Problem description: List every new station that the Green Line text names for the initial line from Downtown to Colony Park, leaving out the stations proposed for the later extension.

Exercise passage:
####################

Overview
- Status: In planning
- Locale: Austin, Texas
- Termini: Colony Park (future extension to Elgin); Downtown;

Service
- Type: Hybrid rail
- System: CapMetro Rail
- Operator(s): Capital Metropolitan Transportation Authority

History
- Planned opening: 2033

Technical
- Track gauge: 4 ft 8+1⁄2 in (1,435 mm) standard gauge

= Green Line (CapMetro) =

Proposed hybrid rail service in Austin, Texas

The Green Line is a hybrid rail service planned to connect the Northeast Austin area of Colony Park with the downtown Austin, Texas area in the United States. It is still in the planning stages as a part of CapMetro's Project Connect.

In September 2008, CapMetro evaluated the need for rail service to alleviate pressure from congestion downtown to Colony Park, with a potential extension to Elgin. To fix this problem, CapMetro initiated planning for a new rail line. The Green Line would operate the same as the Red Line, as it would run on an existing freight rail - the Austin Western Railroad - with adjustments made to them to allow for passenger rail service. In December 2008, a presentation, and then a follow-up, were given to the CAMPO Transit Work Group about the Green Line. In May 2018, the Travis County Commissioners Court voted 3–2 to move forward with a viability study of the Green Line. The project's National Environmental Policy Act review is expected to begin in 2028, with revenue service possibly starting in 2033.

Trains would depart the Red Line and head east in between the MLK Jr. and Plaza Saltillo stations, where the first stop would be Pleasant Valley; more new stations will be at Springdale, East US 183, Loyola/Johnny Morris, Colony Park. A potential future extension beyond Colony Park would feature new stations at Wildhorse, Manor, and Elgin. The Green Line will be built from Downtown to Colony Park first, with the extension to Elgin considered at a later time.

####################

Supplied records:
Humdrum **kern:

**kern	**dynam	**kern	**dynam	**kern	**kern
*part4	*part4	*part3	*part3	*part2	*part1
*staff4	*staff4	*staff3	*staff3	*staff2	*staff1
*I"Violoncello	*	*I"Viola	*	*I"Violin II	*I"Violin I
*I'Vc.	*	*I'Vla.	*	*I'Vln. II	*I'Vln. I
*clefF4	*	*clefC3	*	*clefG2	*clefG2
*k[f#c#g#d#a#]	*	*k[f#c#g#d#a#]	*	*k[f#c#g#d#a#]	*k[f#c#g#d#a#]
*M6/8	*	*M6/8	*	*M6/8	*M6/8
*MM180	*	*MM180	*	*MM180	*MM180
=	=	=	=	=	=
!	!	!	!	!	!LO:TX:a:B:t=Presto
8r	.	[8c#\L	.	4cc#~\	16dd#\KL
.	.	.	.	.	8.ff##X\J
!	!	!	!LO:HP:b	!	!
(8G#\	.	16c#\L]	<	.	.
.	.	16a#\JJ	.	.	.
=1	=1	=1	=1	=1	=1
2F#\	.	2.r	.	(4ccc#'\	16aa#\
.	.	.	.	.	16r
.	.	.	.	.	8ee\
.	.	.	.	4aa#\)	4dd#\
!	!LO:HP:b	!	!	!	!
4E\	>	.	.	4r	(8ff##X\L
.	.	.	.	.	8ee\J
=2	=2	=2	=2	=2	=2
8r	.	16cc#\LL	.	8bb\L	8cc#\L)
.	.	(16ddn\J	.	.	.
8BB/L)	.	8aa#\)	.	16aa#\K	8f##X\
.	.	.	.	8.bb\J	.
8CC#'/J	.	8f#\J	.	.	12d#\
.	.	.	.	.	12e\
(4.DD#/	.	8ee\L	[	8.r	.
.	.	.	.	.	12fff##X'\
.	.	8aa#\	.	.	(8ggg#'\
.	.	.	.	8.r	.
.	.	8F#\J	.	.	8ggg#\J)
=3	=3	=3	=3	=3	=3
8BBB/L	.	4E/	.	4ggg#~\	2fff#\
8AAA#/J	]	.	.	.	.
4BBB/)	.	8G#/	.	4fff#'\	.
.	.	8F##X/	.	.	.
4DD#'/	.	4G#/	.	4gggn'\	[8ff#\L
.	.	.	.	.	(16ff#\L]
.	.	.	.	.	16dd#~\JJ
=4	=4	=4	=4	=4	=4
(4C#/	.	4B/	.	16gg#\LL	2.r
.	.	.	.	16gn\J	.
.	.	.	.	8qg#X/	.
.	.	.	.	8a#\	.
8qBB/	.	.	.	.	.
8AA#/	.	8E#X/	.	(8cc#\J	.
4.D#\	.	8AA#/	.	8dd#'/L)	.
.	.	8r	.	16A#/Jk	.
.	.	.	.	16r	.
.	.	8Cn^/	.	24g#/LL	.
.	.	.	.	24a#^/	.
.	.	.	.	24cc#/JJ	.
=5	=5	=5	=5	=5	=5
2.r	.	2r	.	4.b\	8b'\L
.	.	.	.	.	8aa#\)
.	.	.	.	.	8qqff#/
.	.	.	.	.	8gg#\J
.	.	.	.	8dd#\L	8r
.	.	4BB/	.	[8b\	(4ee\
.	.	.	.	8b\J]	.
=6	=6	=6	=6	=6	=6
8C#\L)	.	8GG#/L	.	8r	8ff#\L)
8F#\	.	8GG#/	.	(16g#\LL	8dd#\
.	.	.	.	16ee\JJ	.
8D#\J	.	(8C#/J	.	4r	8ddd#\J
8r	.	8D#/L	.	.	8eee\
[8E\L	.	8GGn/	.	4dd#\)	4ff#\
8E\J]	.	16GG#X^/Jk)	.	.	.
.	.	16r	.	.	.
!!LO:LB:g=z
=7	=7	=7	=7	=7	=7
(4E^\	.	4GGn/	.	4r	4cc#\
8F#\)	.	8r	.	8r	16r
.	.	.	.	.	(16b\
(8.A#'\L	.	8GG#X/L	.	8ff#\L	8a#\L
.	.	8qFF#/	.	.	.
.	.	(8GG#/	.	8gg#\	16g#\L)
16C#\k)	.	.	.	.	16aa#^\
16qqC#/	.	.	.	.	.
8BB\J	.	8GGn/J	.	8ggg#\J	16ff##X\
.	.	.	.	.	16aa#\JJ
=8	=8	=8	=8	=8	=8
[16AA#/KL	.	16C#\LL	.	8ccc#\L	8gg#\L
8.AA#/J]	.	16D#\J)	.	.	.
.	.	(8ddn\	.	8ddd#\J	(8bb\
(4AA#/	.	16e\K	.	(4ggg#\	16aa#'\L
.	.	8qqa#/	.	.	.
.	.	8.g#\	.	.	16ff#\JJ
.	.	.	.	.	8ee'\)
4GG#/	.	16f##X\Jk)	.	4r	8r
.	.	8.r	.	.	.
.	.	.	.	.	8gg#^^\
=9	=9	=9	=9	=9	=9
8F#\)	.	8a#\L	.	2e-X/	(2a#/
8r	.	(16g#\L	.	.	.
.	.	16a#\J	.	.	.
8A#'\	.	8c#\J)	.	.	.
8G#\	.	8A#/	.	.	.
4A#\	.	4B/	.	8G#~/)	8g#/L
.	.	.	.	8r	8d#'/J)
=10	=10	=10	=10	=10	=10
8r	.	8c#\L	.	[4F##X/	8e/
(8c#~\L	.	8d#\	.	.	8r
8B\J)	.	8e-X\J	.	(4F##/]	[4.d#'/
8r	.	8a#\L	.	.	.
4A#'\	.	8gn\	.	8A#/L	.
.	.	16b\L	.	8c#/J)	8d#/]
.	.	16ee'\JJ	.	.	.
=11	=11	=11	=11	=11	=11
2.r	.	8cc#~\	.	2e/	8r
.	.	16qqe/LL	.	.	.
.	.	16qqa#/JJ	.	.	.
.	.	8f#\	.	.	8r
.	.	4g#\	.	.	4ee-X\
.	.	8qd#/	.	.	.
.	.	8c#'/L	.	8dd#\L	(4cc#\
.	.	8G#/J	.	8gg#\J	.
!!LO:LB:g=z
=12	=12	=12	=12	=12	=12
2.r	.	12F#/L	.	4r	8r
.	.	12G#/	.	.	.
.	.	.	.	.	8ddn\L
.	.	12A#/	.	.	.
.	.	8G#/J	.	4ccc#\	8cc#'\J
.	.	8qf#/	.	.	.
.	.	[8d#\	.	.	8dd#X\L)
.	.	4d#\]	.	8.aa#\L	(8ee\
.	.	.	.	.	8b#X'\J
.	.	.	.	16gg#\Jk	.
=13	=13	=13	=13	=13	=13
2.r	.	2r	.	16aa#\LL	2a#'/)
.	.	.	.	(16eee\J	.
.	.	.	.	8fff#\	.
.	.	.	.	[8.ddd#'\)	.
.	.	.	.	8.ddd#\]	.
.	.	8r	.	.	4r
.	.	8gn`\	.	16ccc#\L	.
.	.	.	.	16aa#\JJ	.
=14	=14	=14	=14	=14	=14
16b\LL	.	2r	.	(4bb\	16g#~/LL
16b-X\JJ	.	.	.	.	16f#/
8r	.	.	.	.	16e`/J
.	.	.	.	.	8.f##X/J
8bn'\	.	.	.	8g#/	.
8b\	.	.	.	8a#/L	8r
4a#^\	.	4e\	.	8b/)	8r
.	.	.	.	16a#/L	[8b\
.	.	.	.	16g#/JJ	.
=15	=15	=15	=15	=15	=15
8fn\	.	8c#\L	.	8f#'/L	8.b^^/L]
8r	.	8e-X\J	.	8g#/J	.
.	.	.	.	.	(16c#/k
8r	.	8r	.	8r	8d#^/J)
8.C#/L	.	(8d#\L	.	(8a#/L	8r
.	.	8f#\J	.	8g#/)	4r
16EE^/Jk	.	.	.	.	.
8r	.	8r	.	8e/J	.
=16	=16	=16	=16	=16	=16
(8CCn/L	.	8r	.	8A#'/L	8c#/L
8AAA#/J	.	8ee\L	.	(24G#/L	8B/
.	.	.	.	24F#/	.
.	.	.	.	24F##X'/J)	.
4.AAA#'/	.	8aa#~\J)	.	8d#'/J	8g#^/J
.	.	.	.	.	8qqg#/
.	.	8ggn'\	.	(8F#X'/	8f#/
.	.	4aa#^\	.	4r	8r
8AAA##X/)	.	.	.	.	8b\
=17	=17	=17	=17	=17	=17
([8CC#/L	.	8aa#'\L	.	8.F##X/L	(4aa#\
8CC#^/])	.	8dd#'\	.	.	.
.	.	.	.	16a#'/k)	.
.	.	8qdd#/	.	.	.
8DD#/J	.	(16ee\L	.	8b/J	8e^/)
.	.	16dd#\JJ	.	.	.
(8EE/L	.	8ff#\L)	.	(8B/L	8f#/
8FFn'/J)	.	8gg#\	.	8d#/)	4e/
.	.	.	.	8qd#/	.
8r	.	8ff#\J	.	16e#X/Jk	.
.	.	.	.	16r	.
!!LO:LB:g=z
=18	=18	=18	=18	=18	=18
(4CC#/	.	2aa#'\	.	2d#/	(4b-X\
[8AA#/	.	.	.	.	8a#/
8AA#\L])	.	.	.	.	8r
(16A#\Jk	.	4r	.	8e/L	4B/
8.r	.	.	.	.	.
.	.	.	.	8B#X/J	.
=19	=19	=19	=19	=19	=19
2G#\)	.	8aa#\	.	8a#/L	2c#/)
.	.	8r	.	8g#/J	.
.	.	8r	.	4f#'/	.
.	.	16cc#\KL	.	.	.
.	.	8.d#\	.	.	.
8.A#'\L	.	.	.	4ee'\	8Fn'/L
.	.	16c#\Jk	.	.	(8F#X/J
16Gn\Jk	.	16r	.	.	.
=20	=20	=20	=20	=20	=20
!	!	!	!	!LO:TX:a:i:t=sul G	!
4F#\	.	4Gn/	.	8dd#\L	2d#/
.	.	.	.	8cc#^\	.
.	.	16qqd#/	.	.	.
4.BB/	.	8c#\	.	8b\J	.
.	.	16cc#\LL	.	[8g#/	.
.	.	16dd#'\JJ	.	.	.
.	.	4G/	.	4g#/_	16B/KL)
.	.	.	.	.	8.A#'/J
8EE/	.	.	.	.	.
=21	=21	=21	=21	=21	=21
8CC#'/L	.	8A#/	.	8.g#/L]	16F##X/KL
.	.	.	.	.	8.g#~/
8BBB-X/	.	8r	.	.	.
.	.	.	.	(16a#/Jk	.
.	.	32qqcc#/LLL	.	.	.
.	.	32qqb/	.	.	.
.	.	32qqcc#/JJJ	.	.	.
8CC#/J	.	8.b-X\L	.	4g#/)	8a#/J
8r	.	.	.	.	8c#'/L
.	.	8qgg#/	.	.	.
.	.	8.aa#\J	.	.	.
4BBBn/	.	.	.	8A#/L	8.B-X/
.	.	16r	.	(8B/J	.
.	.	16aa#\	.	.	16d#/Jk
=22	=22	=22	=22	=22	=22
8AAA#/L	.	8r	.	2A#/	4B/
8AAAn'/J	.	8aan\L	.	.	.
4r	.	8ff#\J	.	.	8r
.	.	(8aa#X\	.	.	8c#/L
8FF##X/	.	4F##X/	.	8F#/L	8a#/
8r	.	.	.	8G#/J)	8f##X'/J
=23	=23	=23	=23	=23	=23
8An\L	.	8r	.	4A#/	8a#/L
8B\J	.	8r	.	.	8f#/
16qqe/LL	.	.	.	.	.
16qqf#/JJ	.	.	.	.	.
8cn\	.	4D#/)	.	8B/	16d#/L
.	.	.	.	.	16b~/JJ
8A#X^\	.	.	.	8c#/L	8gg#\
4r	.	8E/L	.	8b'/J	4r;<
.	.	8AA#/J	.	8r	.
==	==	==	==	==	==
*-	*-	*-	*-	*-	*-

####################

Answer: Pleasant Valley, Springdale, East US 183, Loyola/Johnny Morris, Colony Park